Images with lens parameters

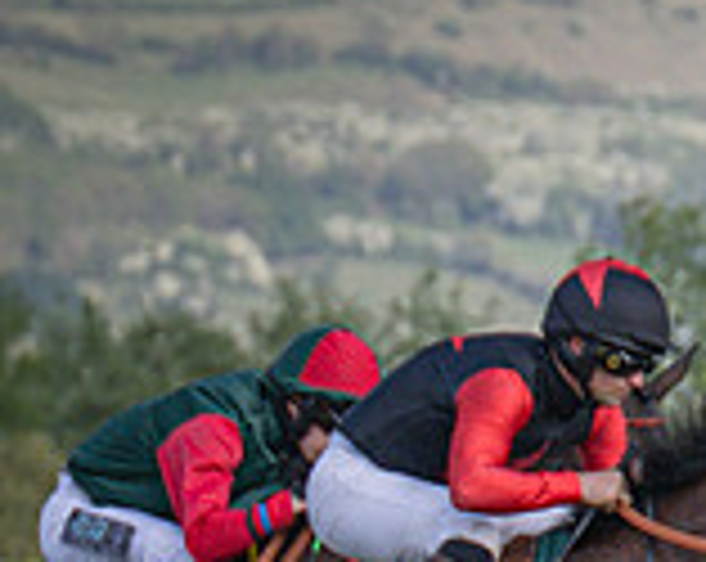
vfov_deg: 2.4
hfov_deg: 3.0
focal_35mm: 653
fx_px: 13619
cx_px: 1393
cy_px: 871
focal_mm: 98
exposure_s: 1/2500
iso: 400
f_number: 4
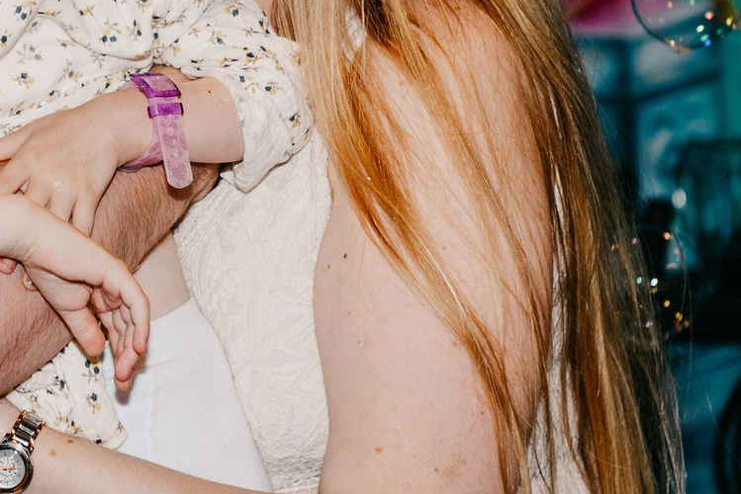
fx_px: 3377
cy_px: -48
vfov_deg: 8.3
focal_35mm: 164
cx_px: -24
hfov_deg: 12.4
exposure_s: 1/160
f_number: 3.2
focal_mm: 48
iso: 100
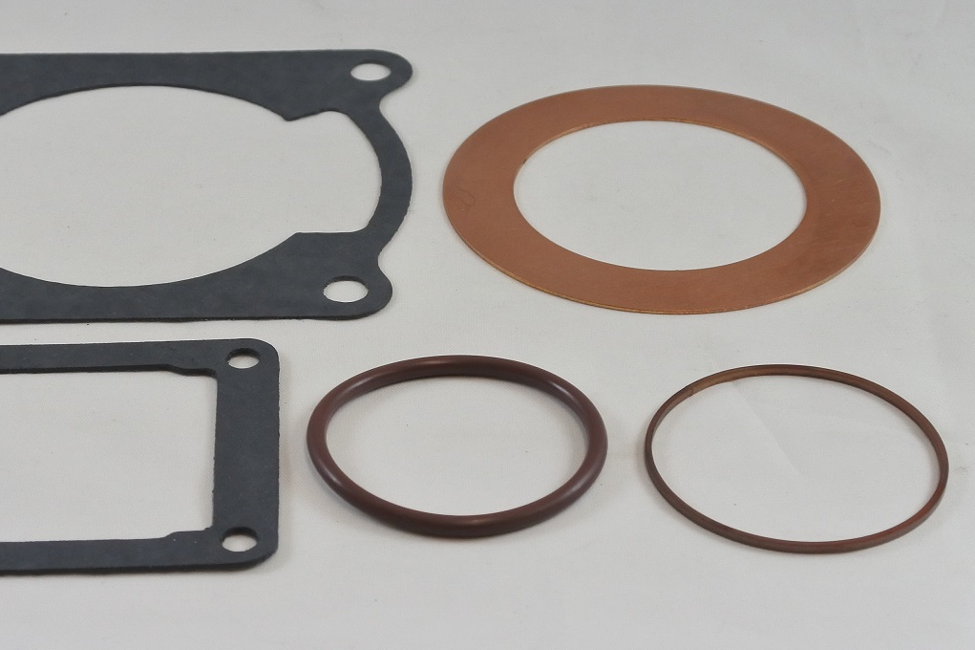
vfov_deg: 21.2
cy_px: 328
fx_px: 1733
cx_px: 375
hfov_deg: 31.3
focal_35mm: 64
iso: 400
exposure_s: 1/200
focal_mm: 17.6
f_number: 4.5
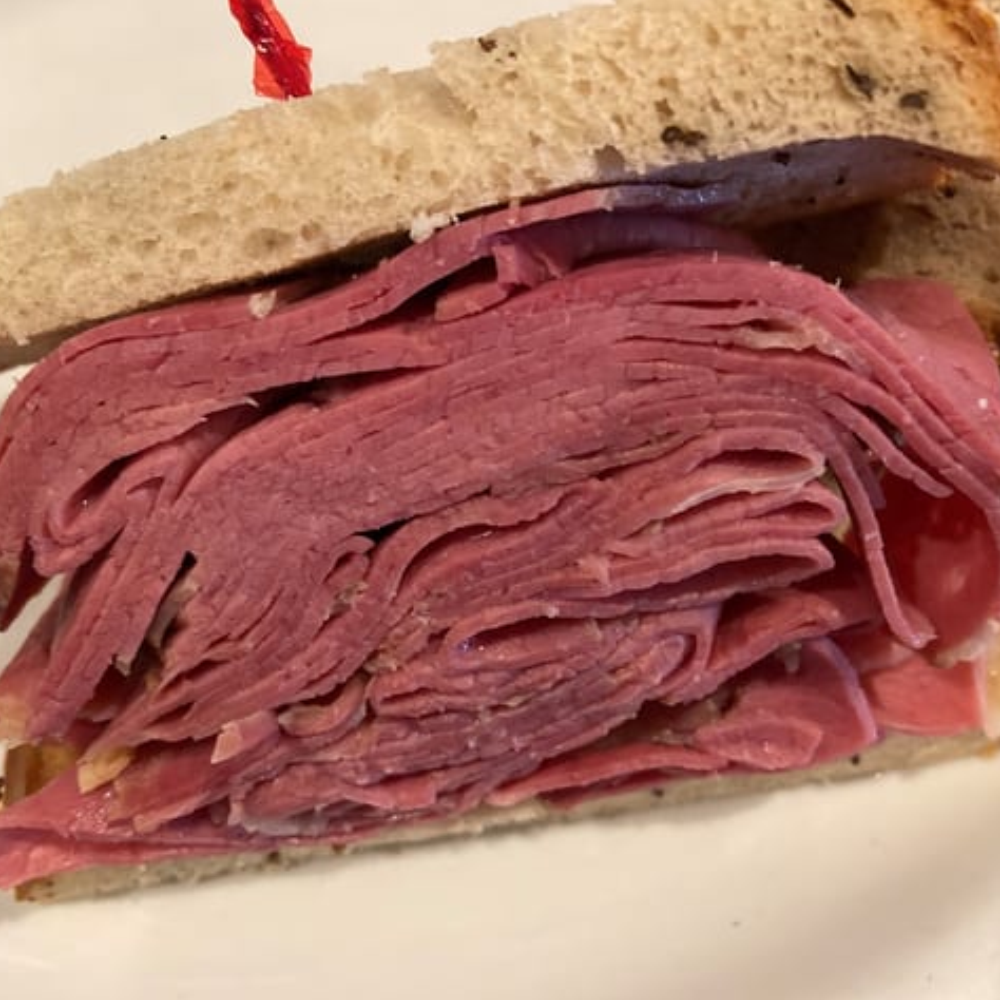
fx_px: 1013
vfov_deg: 52.5
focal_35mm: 31
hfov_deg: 52.5
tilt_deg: -66.1
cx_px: 515
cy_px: 500
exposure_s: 1/60
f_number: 1.8
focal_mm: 4.25
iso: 500
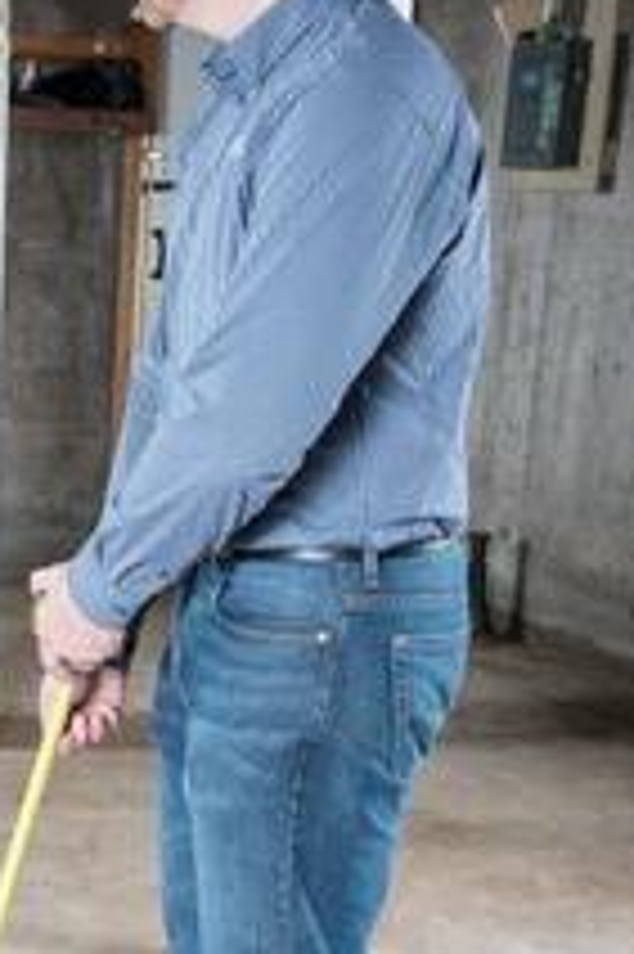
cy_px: 598
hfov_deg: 17.2
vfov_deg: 26.3
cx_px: -18
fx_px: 2037
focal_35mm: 77
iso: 500
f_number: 10
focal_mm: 34
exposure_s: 1/100
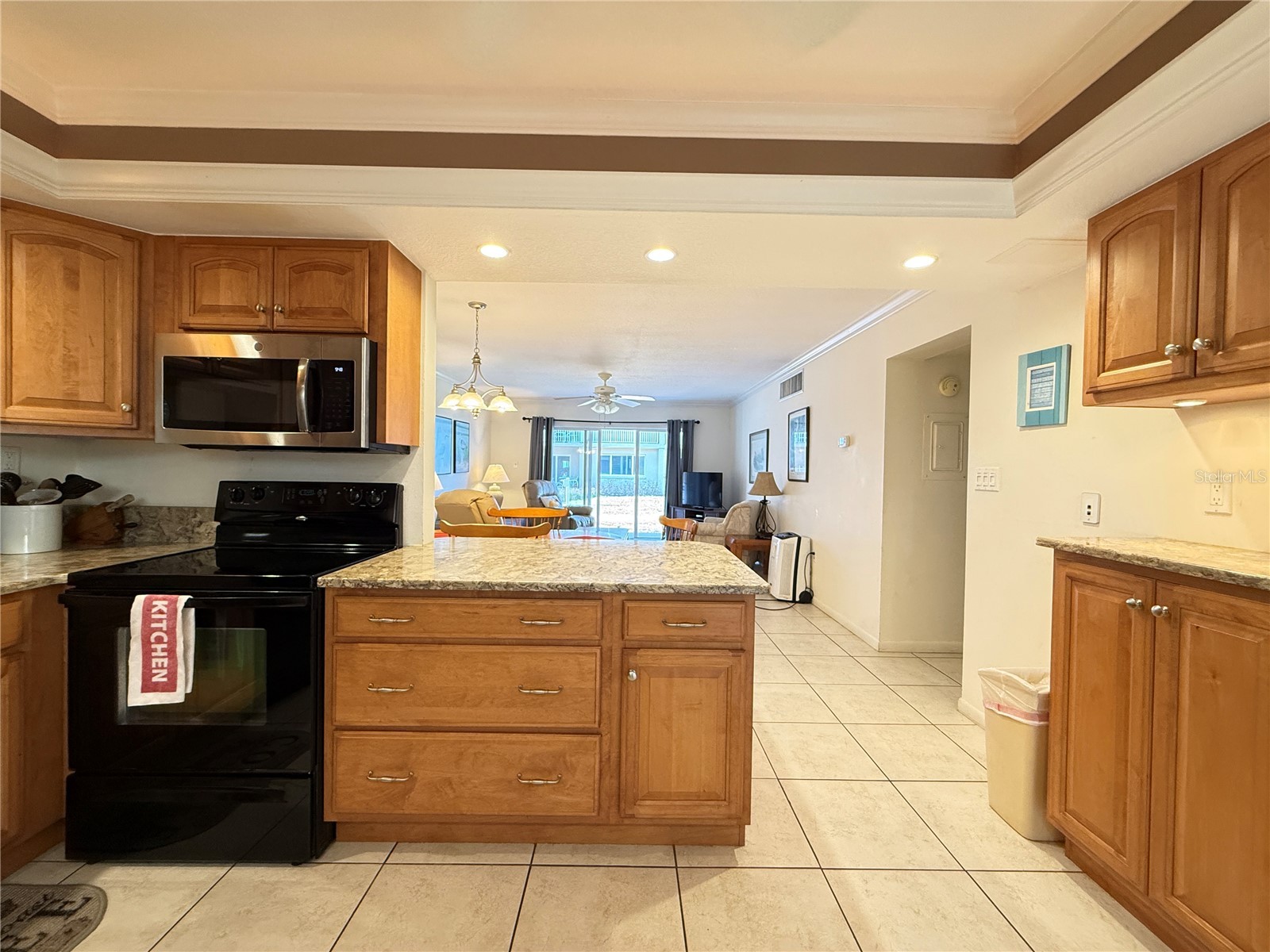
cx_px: 635
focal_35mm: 14
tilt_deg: -0.8
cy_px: 476
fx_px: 514
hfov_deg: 102.1
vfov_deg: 85.7
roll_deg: -1.7
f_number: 2.2
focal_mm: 2.22
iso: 400
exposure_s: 1/60
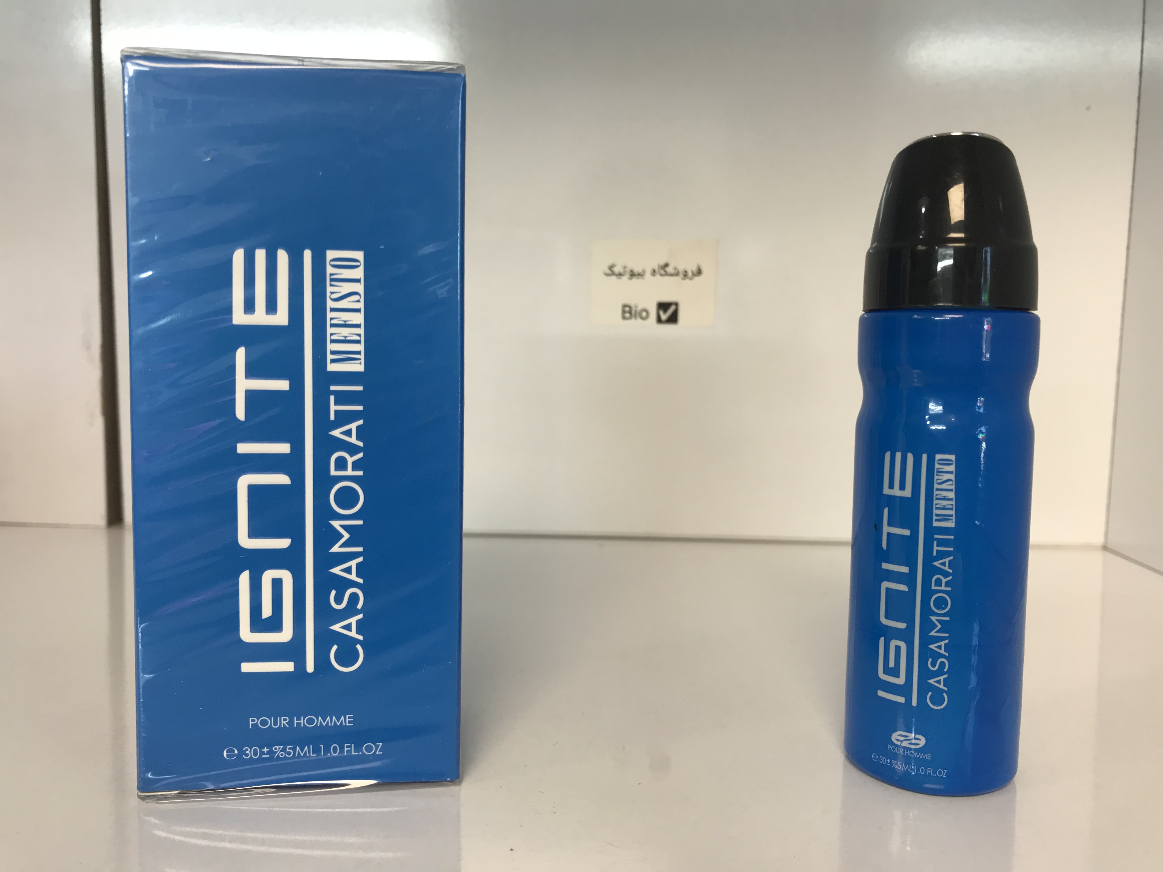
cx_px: 582
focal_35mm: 28
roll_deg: -1.9
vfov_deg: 49.7
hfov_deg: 63.4
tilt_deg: -7.5
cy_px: 436
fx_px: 941
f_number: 1.8
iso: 25
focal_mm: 3.99
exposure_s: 1/100
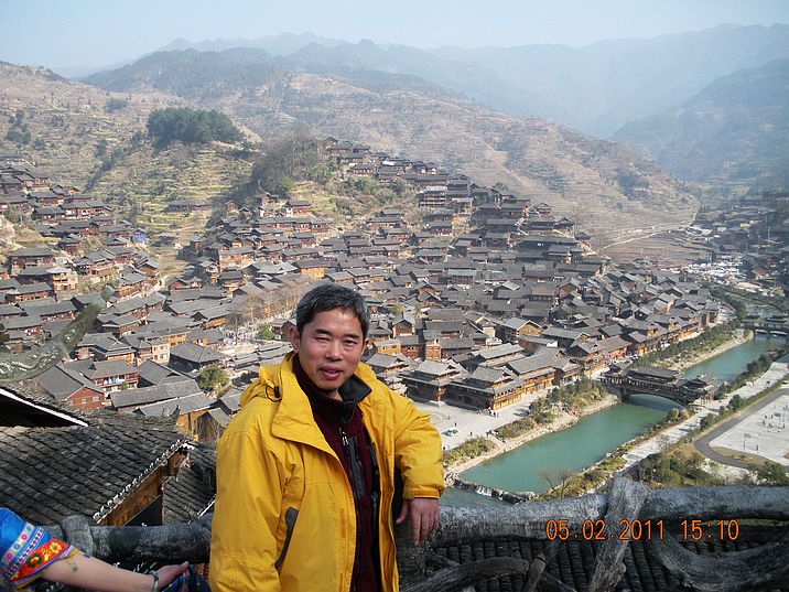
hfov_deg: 51.4
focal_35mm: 36
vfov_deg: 39.7
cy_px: 296
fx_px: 821
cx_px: 394
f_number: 3.5
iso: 64
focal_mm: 6.3
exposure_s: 1/310
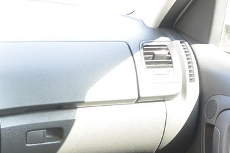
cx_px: 45
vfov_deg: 17.1
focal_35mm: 75
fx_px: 479
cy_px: 200
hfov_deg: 26.5
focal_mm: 10
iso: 400
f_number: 3.5
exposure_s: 1/60
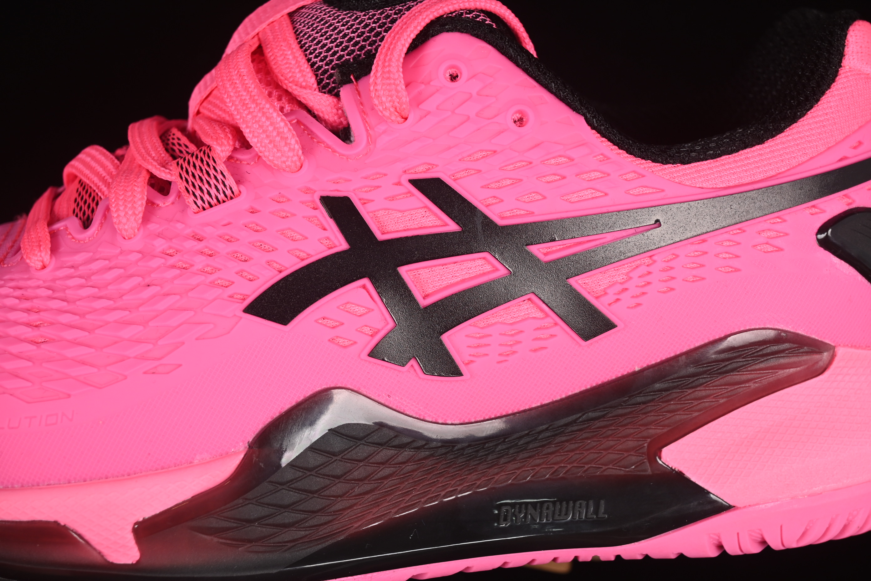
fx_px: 1814
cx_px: 436
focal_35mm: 75
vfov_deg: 18.2
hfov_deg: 27.0
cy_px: 290
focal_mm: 50
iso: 160
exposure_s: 1/80
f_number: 7.1
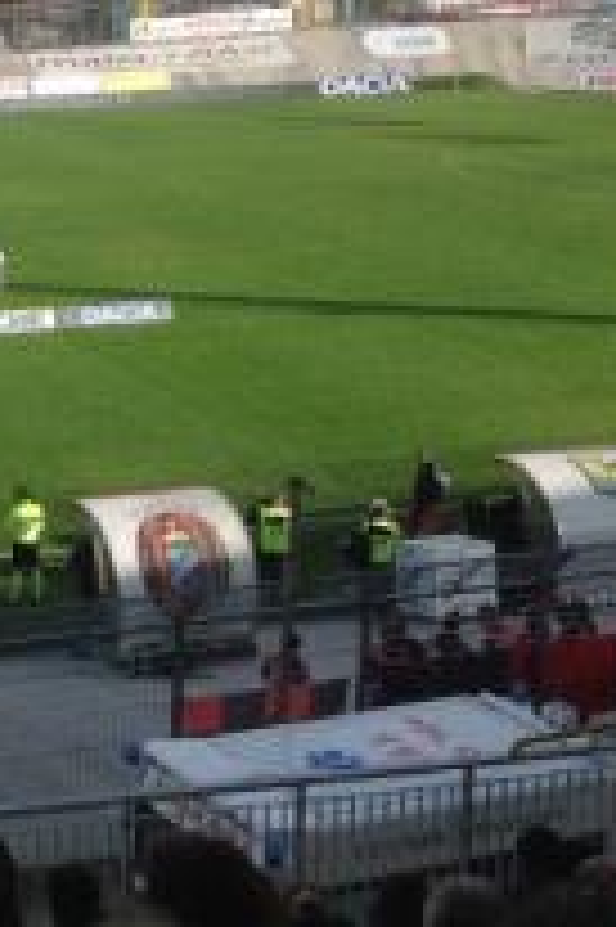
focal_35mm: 79
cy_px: 461
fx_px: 2031
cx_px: -189
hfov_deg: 16.3
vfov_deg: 25.7
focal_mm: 4.28
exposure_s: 1/1163
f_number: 2.4
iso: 50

» **Exercise requirements**: What is needed is an exact copy of the lines from the one with "f_number: 2.2" through the end of the data above, both included, minus any pictures.

» **Answer space**:
f_number: 2.2
focal_mm: 2.22
iso: 400
exposure_s: 1/60
cx_px: 582
focal_35mm: 28
roll_deg: -1.9
vfov_deg: 49.7
hfov_deg: 63.4
tilt_deg: -7.5
cy_px: 436
fx_px: 941
f_number: 1.8
iso: 25
focal_mm: 3.99
exposure_s: 1/100
hfov_deg: 51.4
focal_35mm: 36
vfov_deg: 39.7
cy_px: 296
fx_px: 821
cx_px: 394
f_number: 3.5
iso: 64
focal_mm: 6.3
exposure_s: 1/310
cx_px: 45
vfov_deg: 17.1
focal_35mm: 75
fx_px: 479
cy_px: 200
hfov_deg: 26.5
focal_mm: 10
iso: 400
f_number: 3.5
exposure_s: 1/60
fx_px: 1814
cx_px: 436
focal_35mm: 75
vfov_deg: 18.2
hfov_deg: 27.0
cy_px: 290
focal_mm: 50
iso: 160
exposure_s: 1/80
f_number: 7.1
focal_35mm: 79
cy_px: 461
fx_px: 2031
cx_px: -189
hfov_deg: 16.3
vfov_deg: 25.7
focal_mm: 4.28
exposure_s: 1/1163
f_number: 2.4
iso: 50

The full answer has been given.